Starting at the line that holds "left hip: (477, 319)", copy every line exactly through the end of the data, and no others.

Records for the exercise:
-------------------------
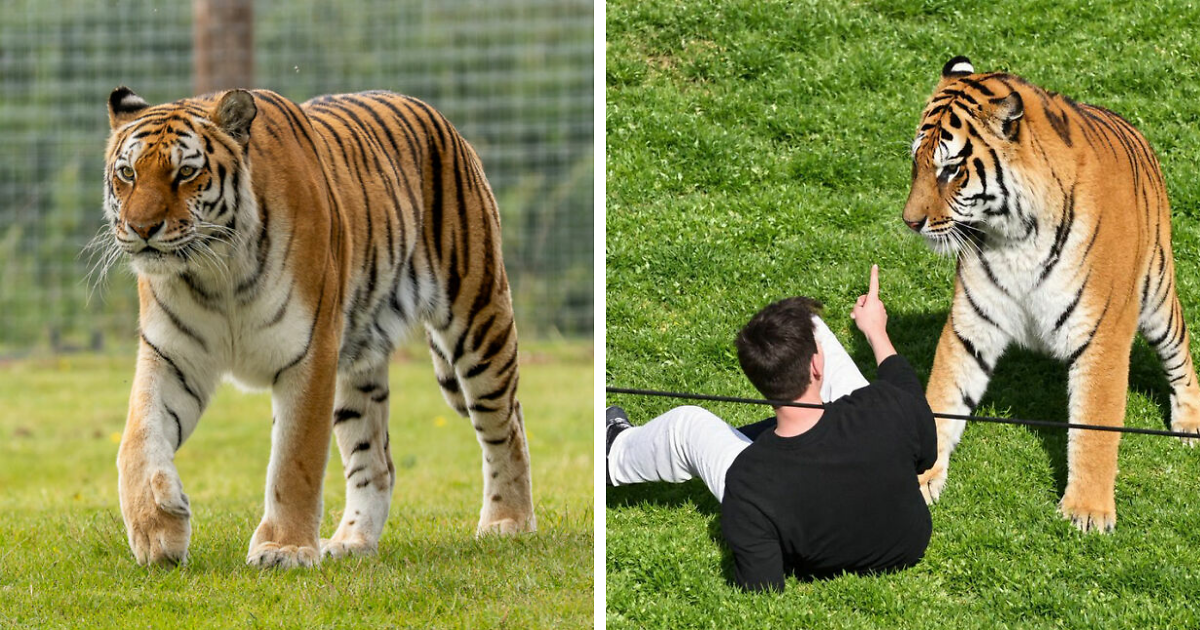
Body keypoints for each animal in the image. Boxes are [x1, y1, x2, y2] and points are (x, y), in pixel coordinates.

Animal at [102, 86, 535, 568]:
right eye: (127, 173)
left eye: (185, 173)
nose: (141, 229)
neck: (216, 273)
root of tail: (436, 116)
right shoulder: (172, 356)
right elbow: (137, 439)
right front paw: (158, 530)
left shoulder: (309, 352)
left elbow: (295, 460)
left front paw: (284, 548)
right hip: (358, 368)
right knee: (376, 462)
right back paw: (352, 541)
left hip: (477, 319)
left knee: (505, 424)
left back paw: (508, 522)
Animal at [902, 56, 1200, 532]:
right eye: (917, 163)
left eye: (950, 169)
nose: (910, 222)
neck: (1014, 235)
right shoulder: (971, 325)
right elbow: (943, 399)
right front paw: (918, 478)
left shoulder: (1102, 333)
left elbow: (1095, 422)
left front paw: (1087, 511)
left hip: (1156, 294)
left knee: (1180, 353)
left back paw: (1188, 422)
-------------------------
Finished task:
left hip: (477, 319)
left knee: (505, 424)
left back paw: (508, 522)
Animal at [902, 56, 1200, 532]:
right eye: (917, 163)
left eye: (950, 169)
nose: (910, 222)
neck: (1014, 235)
right shoulder: (971, 325)
right elbow: (943, 399)
right front paw: (918, 478)
left shoulder: (1102, 333)
left elbow: (1095, 422)
left front paw: (1087, 511)
left hip: (1156, 294)
left knee: (1180, 353)
left back paw: (1188, 422)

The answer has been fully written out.